[[ GIVEN INFORMATION, beginning ]]
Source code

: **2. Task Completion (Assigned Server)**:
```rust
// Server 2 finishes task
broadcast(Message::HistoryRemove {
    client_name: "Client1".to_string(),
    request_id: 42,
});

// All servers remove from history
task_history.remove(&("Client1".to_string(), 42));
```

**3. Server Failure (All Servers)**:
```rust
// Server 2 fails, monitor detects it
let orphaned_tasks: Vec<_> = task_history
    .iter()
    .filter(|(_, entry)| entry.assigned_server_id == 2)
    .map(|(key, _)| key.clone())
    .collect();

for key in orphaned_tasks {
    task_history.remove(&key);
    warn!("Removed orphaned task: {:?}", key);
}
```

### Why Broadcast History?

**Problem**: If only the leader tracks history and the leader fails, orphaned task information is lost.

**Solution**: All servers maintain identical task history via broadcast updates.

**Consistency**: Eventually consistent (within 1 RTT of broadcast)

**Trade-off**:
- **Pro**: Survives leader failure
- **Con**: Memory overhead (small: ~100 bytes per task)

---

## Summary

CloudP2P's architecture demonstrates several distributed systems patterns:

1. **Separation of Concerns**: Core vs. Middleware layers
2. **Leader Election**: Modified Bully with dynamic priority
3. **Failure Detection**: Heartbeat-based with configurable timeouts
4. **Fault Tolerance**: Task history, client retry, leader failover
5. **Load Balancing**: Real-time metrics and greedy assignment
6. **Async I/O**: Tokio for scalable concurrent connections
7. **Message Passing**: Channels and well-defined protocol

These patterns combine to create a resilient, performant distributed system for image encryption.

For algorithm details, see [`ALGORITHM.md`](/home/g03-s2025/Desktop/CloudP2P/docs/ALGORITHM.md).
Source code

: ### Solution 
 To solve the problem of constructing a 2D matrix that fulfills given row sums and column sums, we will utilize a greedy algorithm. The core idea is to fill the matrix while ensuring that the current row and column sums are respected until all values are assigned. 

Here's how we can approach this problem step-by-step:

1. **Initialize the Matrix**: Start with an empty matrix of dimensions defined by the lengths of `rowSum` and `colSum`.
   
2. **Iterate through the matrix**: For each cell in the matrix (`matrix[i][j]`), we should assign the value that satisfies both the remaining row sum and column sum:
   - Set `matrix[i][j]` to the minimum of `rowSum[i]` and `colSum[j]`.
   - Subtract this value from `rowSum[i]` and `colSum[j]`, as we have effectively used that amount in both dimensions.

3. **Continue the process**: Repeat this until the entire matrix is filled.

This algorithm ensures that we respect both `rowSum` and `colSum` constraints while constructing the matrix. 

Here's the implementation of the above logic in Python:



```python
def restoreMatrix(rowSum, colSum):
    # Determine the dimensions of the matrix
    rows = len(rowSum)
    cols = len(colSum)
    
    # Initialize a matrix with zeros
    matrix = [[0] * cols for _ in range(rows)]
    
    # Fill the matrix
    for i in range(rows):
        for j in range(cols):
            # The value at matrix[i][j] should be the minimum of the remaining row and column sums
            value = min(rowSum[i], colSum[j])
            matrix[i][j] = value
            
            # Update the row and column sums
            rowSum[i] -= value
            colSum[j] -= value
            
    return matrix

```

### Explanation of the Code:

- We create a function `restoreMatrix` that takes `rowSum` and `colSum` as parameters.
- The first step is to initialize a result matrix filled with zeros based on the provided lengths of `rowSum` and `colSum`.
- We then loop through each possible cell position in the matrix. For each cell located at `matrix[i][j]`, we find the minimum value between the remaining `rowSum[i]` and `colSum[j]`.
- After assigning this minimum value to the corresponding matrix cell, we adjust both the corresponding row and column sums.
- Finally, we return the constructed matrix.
[[ GIVEN INFORMATION, end ]]
§ EXERCISE INSTRUCTIONS
If the string "while" appears in a line of the entries, report the line.

§ SOLVED PROBLEM
 To solve the problem of constructing a 2D matrix that fulfills given row sums and column sums, we will utilize a greedy algorithm. The core idea is to fill the matrix while ensuring that the current row and column sums are respected until all values are assigned. 
This algorithm ensures that we respect both `rowSum` and `colSum` constraints while constructing the matrix. 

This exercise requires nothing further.